─── Working data ───
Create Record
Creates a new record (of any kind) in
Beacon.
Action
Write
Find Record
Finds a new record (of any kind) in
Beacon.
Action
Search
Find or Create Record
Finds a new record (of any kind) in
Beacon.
───
[What is being asked] Write the data above out again in full, with every word as given.

[Exercise result]
Create Record
Creates a new record (of any kind) in
Beacon.
Action
Write
Find Record
Finds a new record (of any kind) in
Beacon.
Action
Search
Find or Create Record
Finds a new record (of any kind) in
Beacon.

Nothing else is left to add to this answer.